Isso é um problema? Se for algo que dure por pouco tempo, não necessariamente. O governo pode simplesmente pegar mais empréstimos para fazer frente às obrigações imediatas, aumentando a dívida. O problema começa quando esse tipo de resultado se torna algo prolongado, porque a capacidade de pagar a dívida começa a ficar comprometida. Se isso acontecer, assim como acontece com as pessoas, o crédito seca: ninguém vai querer comprar papéis do tesouro nacional se houver uma chance de que o dinheiro não vai voltar.
Como pode ser visto se olharmos a estrutura do orçamento planejado para 2014 nesse gráfico que roubei de um post do Andre Bueno, nós já gastamos hoje mais de 40% do orçamento anual com juros e amortização da dívida. Com o déficit fiscal que estamos tendo esse ano, não vai dar pra amortizar nada, a dívida vai é crescer. Isso não é problema per se, como eu disse antes, mas o custo da dívida, esses 42,42% ali, vai crescer. Se não for feito um ajuste, pode chegar uma hora em que nós não conseguimos mais ter dinheiro sobrando para pagar sequer juros, quanto mais amortizar, porque o resto do orçamento está praticamente todo especificado na constituição, é muito mais difícil de mexer.
Foi o que aconteceu durante a ditadura militar, por exemplo. Com o custo da dívida aumentando rapidamente, o Brasil ficou incapaz de pagá-la e teve que declarar moratória com Sarney. Ou seja, declarou que não pagaria os juros da dívida por um período, renegociando-a de alguma forma. Isso, é claro, fez com que o crédito secasse e o Brasil não conseguia mais financiamento externo, o que é grave para um país com baixa poupança local. Esse problema só foi sanado em 1994, pela mesma equipe que implementou o Plano Real.
Mas não precisamos ir tão longe, temos exemplos mais recentes: a Argentina em 2001 deu calote na dívida soberana, que veio sendo renegociada desde então e que agora chegou num impasse, porque alguns credores não aceitaram os termos da renegociação, levando a Argentina a estar novamente atrasada nos pagamentos, o que está sendo danoso para sua economia.
Em 2008, com a falência do Lehman Brothers, o sistema financeiro internacional sofreu pesadamente e muitos estados nacionais colocaram rios de dinheiro público em bancos para salvá-los. O Brasil não foi tão afetado em razão do sistema bancário sólido e bem regulado na década de 90. O único banco que teve problemas de caixa, por fraude, foi recuperado sem dinheiro do contribuinte, como exige a legislação criada por FHC. Como disse Lula à época, “nós temos o PROER“. Ainda bem.
Com o enorme gasto de recursos para salvar seus sistemas financeiros, o próximo passo para esses países foi uma crise da dívida, que foi aumentada para financiar esses gastos. Foi aí que a Grécia quase veio a declarar moratória. É claro que no final das contas não iria acontecer, o resto da Europa tinha muito a perder se algo desse tipo acontecesse, mas o Banco Central Europeu exigiu da Grécia que tomasse medidas concretas para equilibrar as contas. Faz sentido: você emprestaria dinheiro para alguém resolver a vida se não soubesse que essa pessoa está fazendo um esforço para sair do buraco, de modo que conseguirá te pagar?

■ O que fazer:
• A. Segundo o texto sobre a dívida pública, em que ano foi sanado o problema de crédito externo do Brasil após a moratória?
• B. Por favor, escreva a continuação do texto sobre a dívida pública a partir da pergunta final.
Não é preciso consultar as linhas para nada.

■ Trecho de origem:
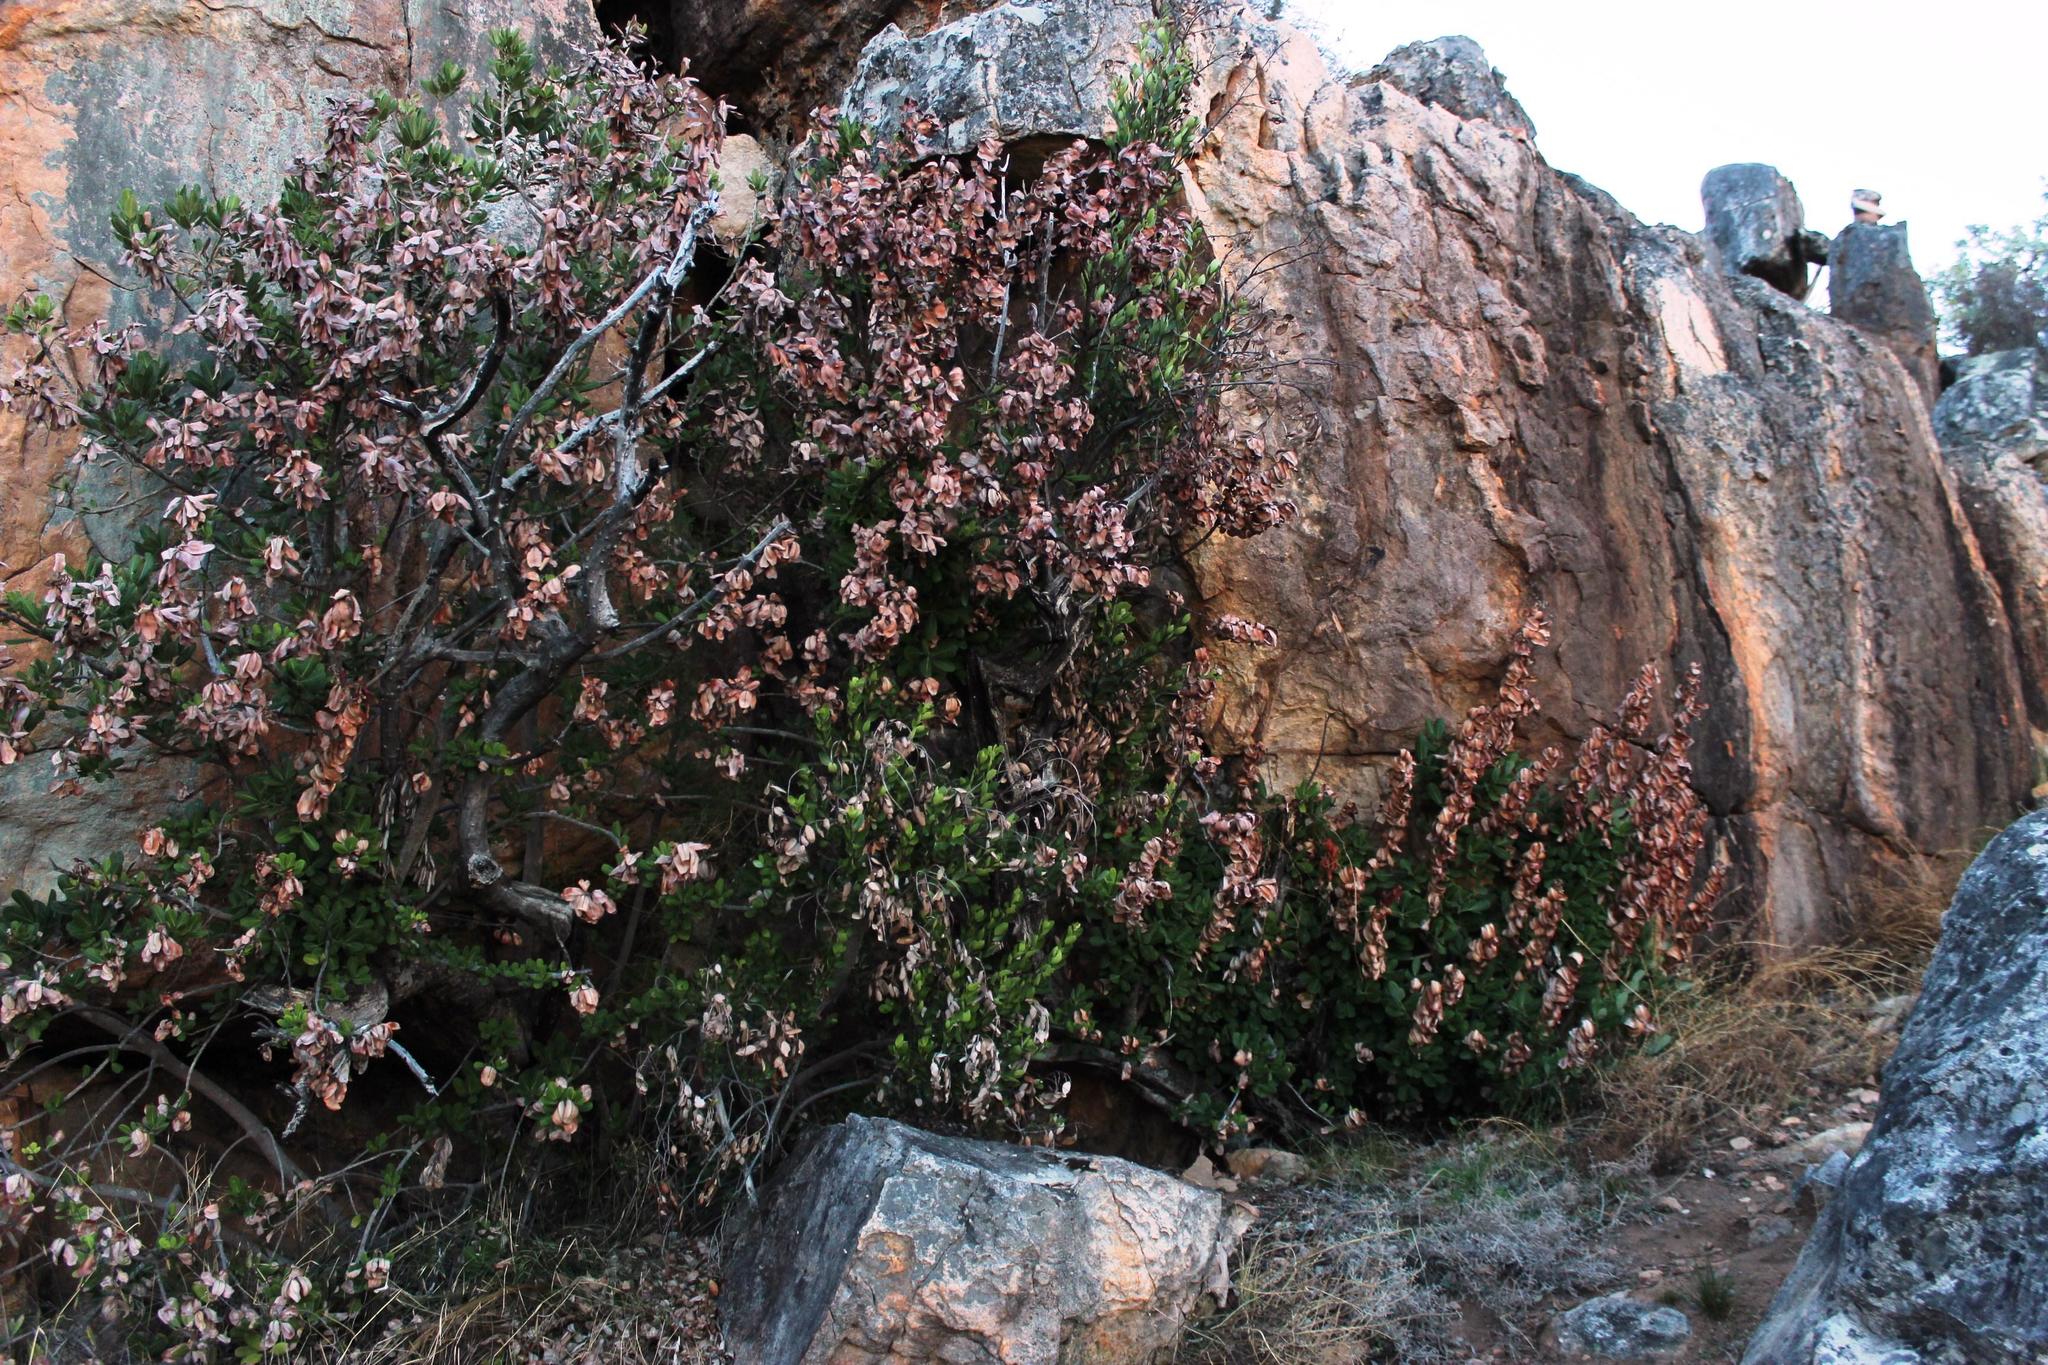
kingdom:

■ Resultados por tarefa:
• A. Em 1994, pela mesma equipe que implementou o Plano Real.

• B.
Ao contrário de nós reles mortais, o governo tem uma opção adicional para resolver seus problemas financeiros: criar mais dinheiro. Ele já faz isso de certa forma através da emissão de títulos, mas tem a opção de simplesmente criar mais dinheiro e colocar no mercado. O problema é que se você tem muito mais dinheiro entrando num mercado que não cresce em termos de produção, isso gera inflação: o dinheiro perde valor, compra cada vez menos coisas, aumentando inclusive o incentivo para o governo produzir ainda mais dinheiro.
Surpreendentemente, era assim que o Brasil funcionava na década de 80: bancos estaduais, como o BEMGE aqui em Minas, emprestavam dinheiro a torto e a direito para os estados a que pertenciam, sem se preocupar com o que tinha de fato no caixa. Quando aparecia o rombo, pegavam empréstimos com o Banco do Brasil, que também emprestava sem se preocupar com o que tinha em caixa. Quando o rombo do BB aparecia na conta movimento, que o BB mantinha no Banco Central, o BC criava mais dinheiro e preenchia. Esse foi um dos mecanismos que ajudou a criar a hiperinflação que só foi finalmente derrotada com o Plano Real.
Não é trivial perceber isso, mas a derrota da inflação passou por um número enorme de evoluções institucionais e de choques de realidade e seriedade, muito mais do que pela mudança da moeda. O saneamento dos bancos públicos, que foi parte essencial desse processo, levou anos. Veio com a extinção da conta movimento no governo Sarney, com a racionalização dos bancos públicos, principalmente os estaduais, no governo FHC, com o PROES, que foi o PROER dos bancos públicos, e depois com a Lei de Responsabilidade Fiscal.
A questão que fica é: a situação em que estamos já é assim tão ruim que se justifica o pessimismo? Eu não tenho conhecimento suficiente pra avaliar, mas pelo que eu entendo estamos ainda longe de um risco grave de moratória, desde que tomemos agora as medidas necessárias para evitar que esse problema vire uma bola de neve. Há um consenso de que é totalmente possível consertar o problema, com um esforço fiscal sério.
O problema é que não se acredita muito no compromisso desse governo com o equilíbrio fiscal. Há anos que o Ministro da Fazenda, Guido Mantega, faz previsões e promessas que não são cumpridas. Esse ano, o governo prometeu economizar 99 bilhões e já está bem claro que não vamos chegar nem perto disso em razão dos enormes gastos feitos no período eleitoral. Há muitos anos que não temos um superávit fiscal cheio, há anos que nosso balanço fiscal está cheio de contabilidade criativa.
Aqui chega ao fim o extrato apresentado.